Operational principle of the BE method in SPM. The excitation signal is digitally synthesized to have a predefined amplitude and phase in the given frequency window. The cantilever response is detected and Fourier transformed (FFT) at each pixel in an image. The ratio of the fast FFT of response and excitation signals yields the cantilever response (transfer function). Fitting the response to the simple harmonic oscillator yields amplitude, resonance frequency, and Q-factor that are plotted to yield 2D images, or used as feedback signals. Reprinted with permission (Nanotechnology 18 (43) (2007)).

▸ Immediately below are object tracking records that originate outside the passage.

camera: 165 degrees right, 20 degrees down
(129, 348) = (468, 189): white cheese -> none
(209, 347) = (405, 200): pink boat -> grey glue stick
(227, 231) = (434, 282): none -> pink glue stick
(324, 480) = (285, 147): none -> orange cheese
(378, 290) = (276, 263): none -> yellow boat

“The R&D 100 Award-winning Band Excitation (BE) technique has shown
great promise in mapping the conservative interactions, nonlinearities, and
energy dissipation of materials on the nanoscale,” said Roger Proksch,
Asylum Research President and grants lead. “Stephen Jesse and Sergei Kalinin
at Oak Ridge National Laboratory (ORNL), collaborating with Asylum Research,
have developed the BE system where a synthesized excitation signal probes the
response of a cantilever at multiple frequencies simultaneously. This method
is a fast and sensitive technique which may be useful for understanding and
mitigating energy losses in magnetic, electrical, and electromechanical processes
and technologies. We encourage new and existing AFM users to apply for the BE
grants and to work closely with the Asylum team to blaze new trails with this
exciting new technique.”
Suggested grant topics include:
- Energy dissipation in materials.
- Contact resonance measurements for materials properties contrast
and quantification.
- Electromechanical properties of materials, including piezo- and
ferroelectrics.
- Applications of BE to solar materials – photovoltaics and
energetic materials.
- BE methodologies applied to other active probes, such as localized
thermal analysis.
- Biological materials including mechanical properties and recognition
mechanisms.
- Advanced methodologies for data reduction and analysis.
- Probing nonlinear tip-sample interactions.
- Other nanoscale measurements that can benefit from rapid multiple
frequency measurements.
“Classical scanning probe microscopies are based on the excitation and
detection of single or, recently, dual frequencies. In doing so, the information
on real tip-surface interactions manifested in the fine details of the resonance
curve shape is not measured. Implementation of BE on multiple ambient and UHV
systems at ORNL has allowed us to achieve several technical breakthroughs in
mapping structure, magnetic and electrical dissipation, and electromechanical
activity in ferroelectric, multiferroic, and biological systems in ambient,
liquid, and vacuum environments,” commented Sergei Kalinin.
Added Stephen Jesse, “Classical SPM offers basically a gray-scale image
of cantilever dynamics at a single frequency. Band excitation opens a new and
colorful multi-frequency view of the nanoworld that we can already explore,
but are just starting to appreciate”.